• **REQUIRED ACTION**
For the listing below, give the number of lines that hold the string "linecap", without anything else.

• **SUPPLIED ENTRIES**

────────

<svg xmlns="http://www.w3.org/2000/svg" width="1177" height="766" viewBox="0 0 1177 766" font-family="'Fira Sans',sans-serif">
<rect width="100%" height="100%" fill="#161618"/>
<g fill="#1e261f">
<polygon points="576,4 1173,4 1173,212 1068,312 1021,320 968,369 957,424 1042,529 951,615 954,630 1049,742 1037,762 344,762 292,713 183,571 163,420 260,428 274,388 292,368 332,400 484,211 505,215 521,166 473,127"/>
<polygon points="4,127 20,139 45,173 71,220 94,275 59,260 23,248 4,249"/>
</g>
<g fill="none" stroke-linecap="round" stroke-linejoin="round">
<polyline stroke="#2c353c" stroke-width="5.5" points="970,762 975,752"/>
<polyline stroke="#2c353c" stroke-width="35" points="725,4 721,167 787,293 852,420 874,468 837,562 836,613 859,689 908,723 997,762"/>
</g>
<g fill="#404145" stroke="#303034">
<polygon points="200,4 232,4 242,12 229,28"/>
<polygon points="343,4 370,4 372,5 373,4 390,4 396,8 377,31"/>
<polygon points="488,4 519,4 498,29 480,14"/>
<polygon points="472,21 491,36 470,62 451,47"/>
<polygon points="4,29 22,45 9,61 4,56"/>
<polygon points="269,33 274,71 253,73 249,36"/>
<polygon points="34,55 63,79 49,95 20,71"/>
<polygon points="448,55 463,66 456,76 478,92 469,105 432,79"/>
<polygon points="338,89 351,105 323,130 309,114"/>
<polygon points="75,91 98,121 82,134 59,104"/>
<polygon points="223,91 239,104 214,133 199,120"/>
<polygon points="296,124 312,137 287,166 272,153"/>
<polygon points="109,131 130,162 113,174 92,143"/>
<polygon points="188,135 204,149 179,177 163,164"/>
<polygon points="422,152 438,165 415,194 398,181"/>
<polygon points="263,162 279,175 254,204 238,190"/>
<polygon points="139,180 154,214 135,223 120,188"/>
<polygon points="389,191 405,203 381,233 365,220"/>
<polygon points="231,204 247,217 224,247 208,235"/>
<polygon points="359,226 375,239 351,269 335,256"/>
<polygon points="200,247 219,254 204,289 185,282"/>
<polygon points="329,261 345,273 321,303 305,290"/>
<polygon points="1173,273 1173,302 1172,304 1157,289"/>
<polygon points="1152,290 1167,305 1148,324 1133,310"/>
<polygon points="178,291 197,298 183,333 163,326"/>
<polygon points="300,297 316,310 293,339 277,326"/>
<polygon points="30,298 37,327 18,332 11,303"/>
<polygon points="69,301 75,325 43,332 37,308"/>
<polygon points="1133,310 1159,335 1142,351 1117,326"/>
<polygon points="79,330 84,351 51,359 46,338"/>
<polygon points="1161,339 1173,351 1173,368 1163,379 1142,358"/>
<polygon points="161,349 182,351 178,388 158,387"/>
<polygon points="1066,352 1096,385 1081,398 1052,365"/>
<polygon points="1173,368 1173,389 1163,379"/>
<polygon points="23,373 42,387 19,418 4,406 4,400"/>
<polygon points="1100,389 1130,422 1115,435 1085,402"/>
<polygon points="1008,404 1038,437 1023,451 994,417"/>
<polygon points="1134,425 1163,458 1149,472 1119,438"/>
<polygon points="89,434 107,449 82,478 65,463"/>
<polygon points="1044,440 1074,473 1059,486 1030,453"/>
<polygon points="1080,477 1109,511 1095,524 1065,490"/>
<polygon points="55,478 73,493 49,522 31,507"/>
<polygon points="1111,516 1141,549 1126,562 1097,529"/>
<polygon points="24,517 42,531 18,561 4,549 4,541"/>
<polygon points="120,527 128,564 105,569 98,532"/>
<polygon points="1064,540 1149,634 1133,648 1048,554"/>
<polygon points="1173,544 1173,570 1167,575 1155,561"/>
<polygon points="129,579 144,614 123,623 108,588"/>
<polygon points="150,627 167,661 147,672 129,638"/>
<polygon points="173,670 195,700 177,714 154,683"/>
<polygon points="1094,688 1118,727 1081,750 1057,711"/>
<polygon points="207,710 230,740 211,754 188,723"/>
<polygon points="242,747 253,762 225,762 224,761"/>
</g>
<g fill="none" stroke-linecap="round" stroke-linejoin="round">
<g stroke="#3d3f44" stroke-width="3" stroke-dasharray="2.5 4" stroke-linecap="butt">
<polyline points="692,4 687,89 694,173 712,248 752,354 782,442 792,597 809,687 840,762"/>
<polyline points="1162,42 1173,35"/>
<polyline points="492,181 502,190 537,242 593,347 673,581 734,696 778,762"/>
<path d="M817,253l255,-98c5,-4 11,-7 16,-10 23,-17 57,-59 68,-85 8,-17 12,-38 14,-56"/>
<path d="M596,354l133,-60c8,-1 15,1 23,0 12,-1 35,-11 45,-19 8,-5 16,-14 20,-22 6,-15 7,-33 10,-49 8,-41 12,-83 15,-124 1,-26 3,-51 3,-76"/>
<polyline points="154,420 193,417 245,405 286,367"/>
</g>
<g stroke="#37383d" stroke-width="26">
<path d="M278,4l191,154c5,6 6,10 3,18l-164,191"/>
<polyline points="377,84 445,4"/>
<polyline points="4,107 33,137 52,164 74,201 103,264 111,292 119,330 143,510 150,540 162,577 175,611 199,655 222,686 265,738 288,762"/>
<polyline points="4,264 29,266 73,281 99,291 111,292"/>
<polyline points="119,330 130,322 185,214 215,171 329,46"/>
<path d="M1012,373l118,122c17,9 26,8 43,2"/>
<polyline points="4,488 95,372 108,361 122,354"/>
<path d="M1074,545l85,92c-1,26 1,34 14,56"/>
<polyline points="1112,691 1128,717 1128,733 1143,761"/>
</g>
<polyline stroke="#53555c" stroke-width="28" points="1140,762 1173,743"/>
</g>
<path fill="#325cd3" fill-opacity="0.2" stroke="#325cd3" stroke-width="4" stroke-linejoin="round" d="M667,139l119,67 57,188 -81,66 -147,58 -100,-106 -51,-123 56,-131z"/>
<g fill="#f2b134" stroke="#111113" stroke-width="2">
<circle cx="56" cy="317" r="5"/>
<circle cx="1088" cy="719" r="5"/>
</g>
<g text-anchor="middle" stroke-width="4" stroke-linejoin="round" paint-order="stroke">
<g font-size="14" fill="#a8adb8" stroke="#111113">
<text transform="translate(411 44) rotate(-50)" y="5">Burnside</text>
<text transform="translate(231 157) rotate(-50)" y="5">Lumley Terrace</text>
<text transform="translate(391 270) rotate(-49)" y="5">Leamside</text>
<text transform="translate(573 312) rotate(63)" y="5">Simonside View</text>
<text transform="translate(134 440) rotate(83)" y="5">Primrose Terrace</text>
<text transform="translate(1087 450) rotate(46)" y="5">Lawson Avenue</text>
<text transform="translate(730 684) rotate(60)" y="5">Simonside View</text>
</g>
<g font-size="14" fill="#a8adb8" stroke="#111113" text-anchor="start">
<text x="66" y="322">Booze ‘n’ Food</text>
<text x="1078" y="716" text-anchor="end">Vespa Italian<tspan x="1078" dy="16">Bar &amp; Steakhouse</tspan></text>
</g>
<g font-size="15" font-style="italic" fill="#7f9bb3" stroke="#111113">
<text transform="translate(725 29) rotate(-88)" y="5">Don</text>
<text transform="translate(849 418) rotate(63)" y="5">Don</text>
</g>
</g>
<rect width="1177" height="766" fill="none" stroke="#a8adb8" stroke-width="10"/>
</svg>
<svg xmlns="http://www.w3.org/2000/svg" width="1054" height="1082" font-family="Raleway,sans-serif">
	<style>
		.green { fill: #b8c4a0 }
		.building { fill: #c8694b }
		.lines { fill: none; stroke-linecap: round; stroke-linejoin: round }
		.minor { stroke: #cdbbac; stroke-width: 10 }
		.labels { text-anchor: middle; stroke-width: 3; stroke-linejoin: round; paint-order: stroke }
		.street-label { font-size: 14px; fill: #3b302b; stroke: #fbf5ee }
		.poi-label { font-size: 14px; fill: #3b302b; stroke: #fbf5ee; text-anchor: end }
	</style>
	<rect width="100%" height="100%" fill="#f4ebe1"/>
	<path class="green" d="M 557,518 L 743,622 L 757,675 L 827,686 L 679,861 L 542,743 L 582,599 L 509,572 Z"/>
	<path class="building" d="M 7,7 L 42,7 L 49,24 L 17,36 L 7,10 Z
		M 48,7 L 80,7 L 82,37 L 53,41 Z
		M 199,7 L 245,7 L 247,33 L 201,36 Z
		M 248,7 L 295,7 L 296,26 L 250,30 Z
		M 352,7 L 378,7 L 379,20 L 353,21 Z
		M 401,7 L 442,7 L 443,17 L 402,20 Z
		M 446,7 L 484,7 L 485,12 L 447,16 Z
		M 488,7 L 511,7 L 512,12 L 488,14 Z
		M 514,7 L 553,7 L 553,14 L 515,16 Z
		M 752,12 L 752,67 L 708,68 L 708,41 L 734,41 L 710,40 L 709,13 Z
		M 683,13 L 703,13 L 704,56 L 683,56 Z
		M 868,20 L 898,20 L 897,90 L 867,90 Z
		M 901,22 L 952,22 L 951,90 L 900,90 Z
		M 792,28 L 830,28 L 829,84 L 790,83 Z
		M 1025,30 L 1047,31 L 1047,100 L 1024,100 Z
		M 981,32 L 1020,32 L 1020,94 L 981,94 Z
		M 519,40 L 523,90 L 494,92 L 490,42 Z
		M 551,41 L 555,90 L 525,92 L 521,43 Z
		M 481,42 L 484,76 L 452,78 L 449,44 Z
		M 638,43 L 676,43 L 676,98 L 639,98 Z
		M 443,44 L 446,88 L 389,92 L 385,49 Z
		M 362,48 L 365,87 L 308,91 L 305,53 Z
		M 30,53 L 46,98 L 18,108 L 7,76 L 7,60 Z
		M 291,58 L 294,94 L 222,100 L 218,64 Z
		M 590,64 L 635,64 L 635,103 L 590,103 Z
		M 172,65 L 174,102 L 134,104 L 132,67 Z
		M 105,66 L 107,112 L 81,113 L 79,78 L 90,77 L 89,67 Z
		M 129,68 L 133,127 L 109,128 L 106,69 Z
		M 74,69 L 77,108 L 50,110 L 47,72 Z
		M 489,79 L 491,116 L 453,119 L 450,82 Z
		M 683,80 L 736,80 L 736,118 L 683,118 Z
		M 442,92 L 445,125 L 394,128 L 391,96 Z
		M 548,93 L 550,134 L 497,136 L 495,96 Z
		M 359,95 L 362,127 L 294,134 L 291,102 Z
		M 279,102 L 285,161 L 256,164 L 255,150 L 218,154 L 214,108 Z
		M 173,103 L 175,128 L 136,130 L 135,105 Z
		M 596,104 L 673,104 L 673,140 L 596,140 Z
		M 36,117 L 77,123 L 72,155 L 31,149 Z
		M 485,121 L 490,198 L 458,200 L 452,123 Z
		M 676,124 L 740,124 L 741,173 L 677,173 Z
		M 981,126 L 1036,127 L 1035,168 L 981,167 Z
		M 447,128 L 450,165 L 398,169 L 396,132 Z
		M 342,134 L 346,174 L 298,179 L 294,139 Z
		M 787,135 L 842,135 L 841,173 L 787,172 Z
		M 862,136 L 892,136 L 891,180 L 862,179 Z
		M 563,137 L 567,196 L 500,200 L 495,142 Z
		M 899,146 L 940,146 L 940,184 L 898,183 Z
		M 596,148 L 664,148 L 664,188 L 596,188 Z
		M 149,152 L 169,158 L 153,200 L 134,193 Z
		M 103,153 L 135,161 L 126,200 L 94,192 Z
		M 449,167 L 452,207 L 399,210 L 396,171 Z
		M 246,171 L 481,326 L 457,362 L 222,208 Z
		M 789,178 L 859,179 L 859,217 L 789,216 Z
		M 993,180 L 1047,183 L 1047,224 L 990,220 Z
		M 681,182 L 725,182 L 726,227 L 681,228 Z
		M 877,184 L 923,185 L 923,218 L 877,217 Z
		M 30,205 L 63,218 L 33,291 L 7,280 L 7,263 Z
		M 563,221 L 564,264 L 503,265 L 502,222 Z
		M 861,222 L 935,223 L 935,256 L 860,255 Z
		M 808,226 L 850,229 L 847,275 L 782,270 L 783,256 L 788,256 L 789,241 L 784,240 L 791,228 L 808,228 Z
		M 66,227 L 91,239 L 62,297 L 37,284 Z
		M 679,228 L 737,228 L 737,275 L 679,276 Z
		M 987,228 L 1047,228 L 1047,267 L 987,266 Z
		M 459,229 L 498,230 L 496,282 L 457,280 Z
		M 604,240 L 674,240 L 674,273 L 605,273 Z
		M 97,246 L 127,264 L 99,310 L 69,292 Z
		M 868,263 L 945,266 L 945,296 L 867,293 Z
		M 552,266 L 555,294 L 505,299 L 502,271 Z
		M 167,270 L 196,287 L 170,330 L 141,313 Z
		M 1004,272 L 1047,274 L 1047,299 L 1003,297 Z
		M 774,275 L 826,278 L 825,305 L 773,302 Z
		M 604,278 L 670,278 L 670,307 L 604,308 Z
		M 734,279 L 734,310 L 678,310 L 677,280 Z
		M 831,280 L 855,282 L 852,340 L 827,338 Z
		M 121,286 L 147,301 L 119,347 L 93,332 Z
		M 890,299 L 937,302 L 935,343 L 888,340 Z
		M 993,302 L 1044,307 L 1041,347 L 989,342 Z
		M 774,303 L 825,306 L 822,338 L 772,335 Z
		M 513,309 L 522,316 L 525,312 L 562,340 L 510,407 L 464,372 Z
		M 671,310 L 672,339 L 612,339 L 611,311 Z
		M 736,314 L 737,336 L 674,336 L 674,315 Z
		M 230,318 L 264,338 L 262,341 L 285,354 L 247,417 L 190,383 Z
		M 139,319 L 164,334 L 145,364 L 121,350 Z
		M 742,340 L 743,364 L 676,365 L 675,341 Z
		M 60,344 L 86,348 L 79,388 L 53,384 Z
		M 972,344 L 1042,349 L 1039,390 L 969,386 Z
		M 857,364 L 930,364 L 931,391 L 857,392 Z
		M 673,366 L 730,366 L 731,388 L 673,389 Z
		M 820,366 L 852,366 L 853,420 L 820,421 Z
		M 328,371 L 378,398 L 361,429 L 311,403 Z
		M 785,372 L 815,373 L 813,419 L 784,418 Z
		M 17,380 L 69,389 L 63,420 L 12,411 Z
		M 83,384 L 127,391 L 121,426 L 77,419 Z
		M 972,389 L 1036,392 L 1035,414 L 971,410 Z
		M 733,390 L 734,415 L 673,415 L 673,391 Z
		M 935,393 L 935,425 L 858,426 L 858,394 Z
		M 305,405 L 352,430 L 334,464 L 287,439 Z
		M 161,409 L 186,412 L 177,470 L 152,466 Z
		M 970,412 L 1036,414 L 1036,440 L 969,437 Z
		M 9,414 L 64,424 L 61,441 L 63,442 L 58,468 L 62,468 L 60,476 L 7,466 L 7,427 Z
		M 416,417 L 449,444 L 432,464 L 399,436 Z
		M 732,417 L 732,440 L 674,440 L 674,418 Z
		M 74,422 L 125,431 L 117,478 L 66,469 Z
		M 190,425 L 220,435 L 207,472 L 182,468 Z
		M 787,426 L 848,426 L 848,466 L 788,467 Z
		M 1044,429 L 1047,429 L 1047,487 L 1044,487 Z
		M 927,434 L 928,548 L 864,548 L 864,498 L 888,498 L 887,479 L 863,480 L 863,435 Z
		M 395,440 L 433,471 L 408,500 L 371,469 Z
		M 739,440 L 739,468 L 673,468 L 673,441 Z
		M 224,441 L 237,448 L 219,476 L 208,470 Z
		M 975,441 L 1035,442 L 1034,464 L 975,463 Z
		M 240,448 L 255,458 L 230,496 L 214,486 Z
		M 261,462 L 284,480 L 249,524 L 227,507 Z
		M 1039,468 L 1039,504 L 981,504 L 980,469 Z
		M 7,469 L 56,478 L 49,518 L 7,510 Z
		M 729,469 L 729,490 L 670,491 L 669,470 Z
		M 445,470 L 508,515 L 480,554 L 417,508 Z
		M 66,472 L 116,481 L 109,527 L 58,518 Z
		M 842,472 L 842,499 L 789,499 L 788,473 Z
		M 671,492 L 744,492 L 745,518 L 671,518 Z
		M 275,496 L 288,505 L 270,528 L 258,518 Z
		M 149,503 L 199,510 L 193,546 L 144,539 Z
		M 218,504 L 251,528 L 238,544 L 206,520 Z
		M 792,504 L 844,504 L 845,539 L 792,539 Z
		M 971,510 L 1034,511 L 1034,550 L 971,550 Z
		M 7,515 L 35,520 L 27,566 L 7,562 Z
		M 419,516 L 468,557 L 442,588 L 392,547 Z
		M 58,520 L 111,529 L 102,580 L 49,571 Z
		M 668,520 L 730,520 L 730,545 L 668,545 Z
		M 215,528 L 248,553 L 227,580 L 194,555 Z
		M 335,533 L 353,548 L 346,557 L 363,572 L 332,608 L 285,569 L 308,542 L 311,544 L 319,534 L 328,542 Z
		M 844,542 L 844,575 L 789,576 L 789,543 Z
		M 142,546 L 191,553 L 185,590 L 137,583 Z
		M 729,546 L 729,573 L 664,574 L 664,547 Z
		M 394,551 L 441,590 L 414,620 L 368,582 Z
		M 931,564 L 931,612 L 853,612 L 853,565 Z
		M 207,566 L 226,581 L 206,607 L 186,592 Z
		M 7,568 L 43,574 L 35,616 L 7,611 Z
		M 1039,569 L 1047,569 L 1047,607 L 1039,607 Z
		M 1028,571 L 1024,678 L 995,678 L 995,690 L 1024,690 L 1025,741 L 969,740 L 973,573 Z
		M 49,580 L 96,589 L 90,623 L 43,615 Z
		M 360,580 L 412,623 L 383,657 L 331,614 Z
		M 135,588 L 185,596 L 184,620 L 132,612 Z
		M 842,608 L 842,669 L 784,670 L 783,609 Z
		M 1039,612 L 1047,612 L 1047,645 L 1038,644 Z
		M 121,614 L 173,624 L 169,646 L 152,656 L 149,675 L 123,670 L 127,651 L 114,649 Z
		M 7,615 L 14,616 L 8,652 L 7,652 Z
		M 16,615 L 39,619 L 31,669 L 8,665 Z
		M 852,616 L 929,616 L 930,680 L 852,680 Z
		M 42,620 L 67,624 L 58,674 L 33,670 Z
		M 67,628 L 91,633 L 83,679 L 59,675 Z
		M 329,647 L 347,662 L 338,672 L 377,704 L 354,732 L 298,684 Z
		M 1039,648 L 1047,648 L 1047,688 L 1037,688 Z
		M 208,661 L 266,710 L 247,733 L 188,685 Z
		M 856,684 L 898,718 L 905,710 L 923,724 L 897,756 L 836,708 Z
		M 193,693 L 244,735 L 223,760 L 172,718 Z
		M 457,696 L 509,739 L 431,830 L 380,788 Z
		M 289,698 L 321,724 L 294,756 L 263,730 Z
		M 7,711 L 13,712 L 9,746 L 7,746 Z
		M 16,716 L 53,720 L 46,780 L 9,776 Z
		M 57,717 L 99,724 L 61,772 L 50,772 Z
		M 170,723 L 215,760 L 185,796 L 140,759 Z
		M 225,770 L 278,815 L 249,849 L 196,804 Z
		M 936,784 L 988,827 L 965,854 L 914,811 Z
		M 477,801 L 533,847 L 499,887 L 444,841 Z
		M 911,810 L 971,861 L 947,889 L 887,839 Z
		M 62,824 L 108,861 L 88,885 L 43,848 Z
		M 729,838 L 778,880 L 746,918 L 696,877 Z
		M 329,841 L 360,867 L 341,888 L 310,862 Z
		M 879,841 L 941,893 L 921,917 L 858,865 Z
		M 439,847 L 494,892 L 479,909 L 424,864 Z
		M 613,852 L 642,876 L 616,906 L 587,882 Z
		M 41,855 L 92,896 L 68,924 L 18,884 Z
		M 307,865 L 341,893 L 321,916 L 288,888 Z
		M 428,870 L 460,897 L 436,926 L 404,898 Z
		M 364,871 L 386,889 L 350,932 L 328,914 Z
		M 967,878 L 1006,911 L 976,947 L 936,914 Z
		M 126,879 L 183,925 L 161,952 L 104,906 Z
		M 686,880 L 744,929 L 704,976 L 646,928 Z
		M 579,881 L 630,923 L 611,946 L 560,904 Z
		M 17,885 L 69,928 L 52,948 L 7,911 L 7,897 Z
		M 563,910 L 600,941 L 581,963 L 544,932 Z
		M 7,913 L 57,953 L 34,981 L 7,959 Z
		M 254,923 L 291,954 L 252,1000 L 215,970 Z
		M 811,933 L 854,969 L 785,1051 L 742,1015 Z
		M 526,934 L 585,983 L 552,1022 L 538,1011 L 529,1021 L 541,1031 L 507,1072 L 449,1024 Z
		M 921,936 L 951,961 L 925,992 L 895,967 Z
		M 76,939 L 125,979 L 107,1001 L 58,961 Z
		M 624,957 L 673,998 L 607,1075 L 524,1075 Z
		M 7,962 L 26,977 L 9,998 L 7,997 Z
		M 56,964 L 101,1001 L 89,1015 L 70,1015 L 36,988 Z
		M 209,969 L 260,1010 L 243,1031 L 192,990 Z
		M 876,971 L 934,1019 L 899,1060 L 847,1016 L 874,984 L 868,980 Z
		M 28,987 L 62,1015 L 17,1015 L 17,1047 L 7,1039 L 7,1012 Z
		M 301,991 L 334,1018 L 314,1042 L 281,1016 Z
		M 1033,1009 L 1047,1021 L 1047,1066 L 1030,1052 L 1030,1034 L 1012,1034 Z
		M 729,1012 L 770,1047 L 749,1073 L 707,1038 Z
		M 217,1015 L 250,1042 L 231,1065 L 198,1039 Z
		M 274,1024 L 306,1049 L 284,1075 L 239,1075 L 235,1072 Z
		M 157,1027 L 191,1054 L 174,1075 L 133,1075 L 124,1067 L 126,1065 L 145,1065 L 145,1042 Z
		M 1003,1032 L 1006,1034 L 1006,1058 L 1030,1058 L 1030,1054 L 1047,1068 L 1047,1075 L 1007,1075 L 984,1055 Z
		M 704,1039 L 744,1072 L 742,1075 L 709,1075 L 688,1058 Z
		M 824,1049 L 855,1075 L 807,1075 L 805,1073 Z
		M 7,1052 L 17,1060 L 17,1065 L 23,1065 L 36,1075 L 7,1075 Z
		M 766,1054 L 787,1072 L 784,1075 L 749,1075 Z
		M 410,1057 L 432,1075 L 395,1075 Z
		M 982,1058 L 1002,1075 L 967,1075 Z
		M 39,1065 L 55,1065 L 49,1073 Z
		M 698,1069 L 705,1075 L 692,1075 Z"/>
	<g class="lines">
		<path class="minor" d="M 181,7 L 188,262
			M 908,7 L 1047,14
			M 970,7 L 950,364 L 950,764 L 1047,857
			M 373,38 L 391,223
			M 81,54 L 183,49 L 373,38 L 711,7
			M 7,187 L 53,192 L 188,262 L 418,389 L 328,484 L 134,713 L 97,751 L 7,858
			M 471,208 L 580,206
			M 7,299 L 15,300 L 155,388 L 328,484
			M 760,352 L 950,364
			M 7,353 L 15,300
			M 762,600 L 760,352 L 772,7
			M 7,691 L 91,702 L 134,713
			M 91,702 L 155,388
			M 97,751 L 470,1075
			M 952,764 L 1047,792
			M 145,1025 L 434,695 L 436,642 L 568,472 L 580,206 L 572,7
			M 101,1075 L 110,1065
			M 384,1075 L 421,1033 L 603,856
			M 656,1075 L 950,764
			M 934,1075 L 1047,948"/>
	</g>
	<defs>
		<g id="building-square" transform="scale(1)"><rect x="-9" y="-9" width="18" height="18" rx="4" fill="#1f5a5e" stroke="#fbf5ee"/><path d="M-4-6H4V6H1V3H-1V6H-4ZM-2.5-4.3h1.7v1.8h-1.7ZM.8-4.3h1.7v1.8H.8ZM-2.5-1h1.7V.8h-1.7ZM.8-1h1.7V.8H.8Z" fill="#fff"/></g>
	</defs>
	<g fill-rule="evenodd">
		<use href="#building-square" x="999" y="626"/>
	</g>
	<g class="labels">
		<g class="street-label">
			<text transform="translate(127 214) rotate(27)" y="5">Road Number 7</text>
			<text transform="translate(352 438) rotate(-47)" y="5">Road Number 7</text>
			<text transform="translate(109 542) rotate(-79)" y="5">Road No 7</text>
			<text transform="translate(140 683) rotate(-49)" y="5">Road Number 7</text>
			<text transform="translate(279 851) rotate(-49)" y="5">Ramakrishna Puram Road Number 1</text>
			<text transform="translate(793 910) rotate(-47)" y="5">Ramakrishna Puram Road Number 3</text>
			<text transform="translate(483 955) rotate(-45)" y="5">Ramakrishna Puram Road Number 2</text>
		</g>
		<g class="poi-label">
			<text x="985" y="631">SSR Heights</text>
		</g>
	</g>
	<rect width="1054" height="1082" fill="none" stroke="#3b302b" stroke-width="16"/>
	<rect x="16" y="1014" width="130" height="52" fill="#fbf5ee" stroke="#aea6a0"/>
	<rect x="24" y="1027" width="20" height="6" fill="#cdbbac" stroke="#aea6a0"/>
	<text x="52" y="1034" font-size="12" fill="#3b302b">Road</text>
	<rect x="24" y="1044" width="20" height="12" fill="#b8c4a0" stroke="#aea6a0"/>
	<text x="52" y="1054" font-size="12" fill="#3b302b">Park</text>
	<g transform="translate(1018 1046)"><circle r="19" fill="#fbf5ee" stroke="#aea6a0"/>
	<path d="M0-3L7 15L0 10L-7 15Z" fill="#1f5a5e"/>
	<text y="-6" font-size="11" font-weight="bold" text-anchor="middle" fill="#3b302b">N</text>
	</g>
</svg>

────────

• **ANSWER SECTION**
4